Xeons don't have integrated graphics, right?

Xeon E3's do.

E5's don't for this generation.

Apple could fork the Mac Pro market into those who place a high priority on TB and those that really don't need it.



I think Apple will solve it will Intel somehow, the Mac Pro motherboard is custom built after all. If they want graphics through TB, that is.

Also if they want TB on a Mac Pro.... TB primarily solves a problem the Mac Pro doesn't have: PCI-e expansion and multiple display connectors.
 
I'm interested in how this will be solved for the PC market rather than for the Mac Pro.

For the vast majority of the PC "box with slots" market it is trivial to solve. Most of the new modern design have CPU+GPU solutions in them. Core i generation 2 packages and AMD CPU+GPU combos. The simple, cost efficient solution is just to hook the iGPU display port output to a TB controller. (instead of the VGA or DVI outputs that are attached to some of the current motherboards. )

For the laptop PCs the percentage is even higher. Practically all have emebbeded (either IGU or non-user-replacable) GPUs in them. Most PCs sold are laptops and that percentage is only growing larger.


It is only the Core i7 models that are tweaked Xeon E5 class models that don't have GPUs. That's is a relatively small subset of the market.



But the PC-market however is another thing. Will we have to wait until graphic cards comes with a TB-port in order for us to use a Thunderbolt display harnessing the power from discrete graphics card? Or will the motherboard somehow take care of it?

Putting TB on graphics cards is highly dubious. First, neither AMD nor Nvidia are going to have much interest in guaranteeing Intel even more more profits. Second, routing the display port output off the card and back onto the motherboard eliminates layered PCI-e switching, but also quite doubtful. Far more mid-to-high end mainstream PC graphics cards folks are going to be more interested in SLI/Crossfire than in TB.

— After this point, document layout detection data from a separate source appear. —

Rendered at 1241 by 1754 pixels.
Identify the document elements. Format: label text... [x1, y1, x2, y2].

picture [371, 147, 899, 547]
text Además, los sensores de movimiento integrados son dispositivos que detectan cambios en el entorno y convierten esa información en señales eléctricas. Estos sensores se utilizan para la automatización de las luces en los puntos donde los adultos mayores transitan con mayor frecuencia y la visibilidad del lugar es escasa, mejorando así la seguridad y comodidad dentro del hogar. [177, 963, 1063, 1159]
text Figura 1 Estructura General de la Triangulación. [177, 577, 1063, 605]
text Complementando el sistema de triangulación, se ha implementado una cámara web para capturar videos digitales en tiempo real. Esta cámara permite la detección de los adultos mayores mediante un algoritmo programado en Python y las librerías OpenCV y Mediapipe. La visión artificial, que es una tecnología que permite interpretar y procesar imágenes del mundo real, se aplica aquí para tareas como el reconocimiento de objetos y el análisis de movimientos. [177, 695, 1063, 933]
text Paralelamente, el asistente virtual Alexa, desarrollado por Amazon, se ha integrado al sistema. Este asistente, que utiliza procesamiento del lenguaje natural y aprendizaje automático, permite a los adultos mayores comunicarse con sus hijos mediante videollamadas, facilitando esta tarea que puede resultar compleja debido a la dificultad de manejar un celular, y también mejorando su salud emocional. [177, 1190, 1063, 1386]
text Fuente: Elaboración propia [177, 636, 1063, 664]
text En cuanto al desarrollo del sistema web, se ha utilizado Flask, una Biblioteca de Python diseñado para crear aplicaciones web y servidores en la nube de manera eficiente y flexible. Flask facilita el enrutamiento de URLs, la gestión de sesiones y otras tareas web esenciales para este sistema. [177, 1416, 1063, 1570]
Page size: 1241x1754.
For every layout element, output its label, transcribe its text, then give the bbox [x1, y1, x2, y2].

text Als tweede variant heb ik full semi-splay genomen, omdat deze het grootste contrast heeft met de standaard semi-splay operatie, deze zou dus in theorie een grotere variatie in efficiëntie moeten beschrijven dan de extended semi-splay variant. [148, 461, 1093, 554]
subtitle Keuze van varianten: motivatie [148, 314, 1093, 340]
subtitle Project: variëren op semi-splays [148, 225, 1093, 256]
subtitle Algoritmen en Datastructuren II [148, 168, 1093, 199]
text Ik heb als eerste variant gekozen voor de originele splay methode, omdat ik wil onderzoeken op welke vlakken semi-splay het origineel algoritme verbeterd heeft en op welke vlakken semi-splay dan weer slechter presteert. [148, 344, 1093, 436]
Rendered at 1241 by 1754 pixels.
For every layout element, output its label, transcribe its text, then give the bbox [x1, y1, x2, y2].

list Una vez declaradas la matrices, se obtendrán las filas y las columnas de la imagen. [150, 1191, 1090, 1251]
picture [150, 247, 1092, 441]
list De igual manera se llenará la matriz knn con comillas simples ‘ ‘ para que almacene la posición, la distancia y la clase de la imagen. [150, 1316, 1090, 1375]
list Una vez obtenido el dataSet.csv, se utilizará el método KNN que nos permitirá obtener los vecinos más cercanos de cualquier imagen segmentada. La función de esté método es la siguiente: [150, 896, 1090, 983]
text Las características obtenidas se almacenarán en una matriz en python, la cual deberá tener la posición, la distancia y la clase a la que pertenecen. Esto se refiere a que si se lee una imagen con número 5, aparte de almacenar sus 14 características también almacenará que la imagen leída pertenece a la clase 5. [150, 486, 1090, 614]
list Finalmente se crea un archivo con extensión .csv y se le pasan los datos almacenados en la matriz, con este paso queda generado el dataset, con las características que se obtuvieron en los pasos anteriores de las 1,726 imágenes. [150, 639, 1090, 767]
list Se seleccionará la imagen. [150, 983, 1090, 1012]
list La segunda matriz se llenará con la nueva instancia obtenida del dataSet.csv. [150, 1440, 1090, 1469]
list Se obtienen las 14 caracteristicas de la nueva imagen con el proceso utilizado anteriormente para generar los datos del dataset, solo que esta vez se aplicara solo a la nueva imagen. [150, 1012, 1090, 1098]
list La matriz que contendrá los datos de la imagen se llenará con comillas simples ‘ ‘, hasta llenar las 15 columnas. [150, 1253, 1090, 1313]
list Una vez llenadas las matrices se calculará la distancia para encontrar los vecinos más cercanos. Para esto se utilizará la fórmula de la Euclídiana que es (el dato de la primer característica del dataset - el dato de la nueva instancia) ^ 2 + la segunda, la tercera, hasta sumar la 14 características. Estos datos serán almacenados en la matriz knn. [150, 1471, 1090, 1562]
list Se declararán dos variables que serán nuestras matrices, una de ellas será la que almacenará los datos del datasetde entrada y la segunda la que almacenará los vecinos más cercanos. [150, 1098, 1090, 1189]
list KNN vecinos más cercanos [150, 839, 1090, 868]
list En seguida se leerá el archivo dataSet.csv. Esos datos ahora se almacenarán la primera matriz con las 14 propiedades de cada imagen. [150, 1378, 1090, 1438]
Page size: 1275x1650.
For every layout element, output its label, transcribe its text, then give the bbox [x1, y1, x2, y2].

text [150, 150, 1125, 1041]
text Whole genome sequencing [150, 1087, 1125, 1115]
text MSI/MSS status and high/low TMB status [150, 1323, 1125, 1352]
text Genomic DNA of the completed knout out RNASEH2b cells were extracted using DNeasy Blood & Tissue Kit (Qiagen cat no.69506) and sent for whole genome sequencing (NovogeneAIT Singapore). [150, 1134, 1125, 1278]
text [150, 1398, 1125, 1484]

The simplest solution just involves hooking an motherboard embedded GPU (IGU or mobile "card") to TB. It is only when try to combine "High end 3D graphics" with TB that fall into these Rube Goldberg, convoluted solutions to implement TB.
 
Dare I say it's looking brighter for the Mac Pro ?

You can say it. It just wouldn't be highly relevant. The vast majority of E5 motherboards shipping on the market now were designed last year. SuperMicro had boards that were pragamtically design complete last August. All of the E5 boards Intel "introduced" at CeBit early March '12 were on websites in November '11 . Designs were done. It was parts and validation that was left.


That anyone is squatting on a design targeted toward Q3/Q4 '11 on parts that were not scheduled to ship until April '12 is a bit loopy. Even more so in light of the fact there were viable TB controllers last year that were "good enough" for the rest of the Mac line up. Not sure what is "new" about these that a Mac Pro would have to squat and wait on.... ( marginally perhaps a "data only" variant of TB, but that's doubtful since there is not suppose to be any TB standards updates for a while. )

P.S. Port Ridge is even more crippling than previously outlined with just 2x PCI-e lanes. Even if Intel would let PCs be classified as "end points" ( I think that is the other end of the chain ), the Mac Pro being held up for a 2x PCI-e expansion port is perplexing. That half the bandwidth of the smallest 4x slots in the previous Mac Pros. You have this monster, v3.0 PCI-e, I/O bandwidth E5 (or worse two E5s ) and sucking data through a relatively narrow 2x v2.0 PCI-e lanes.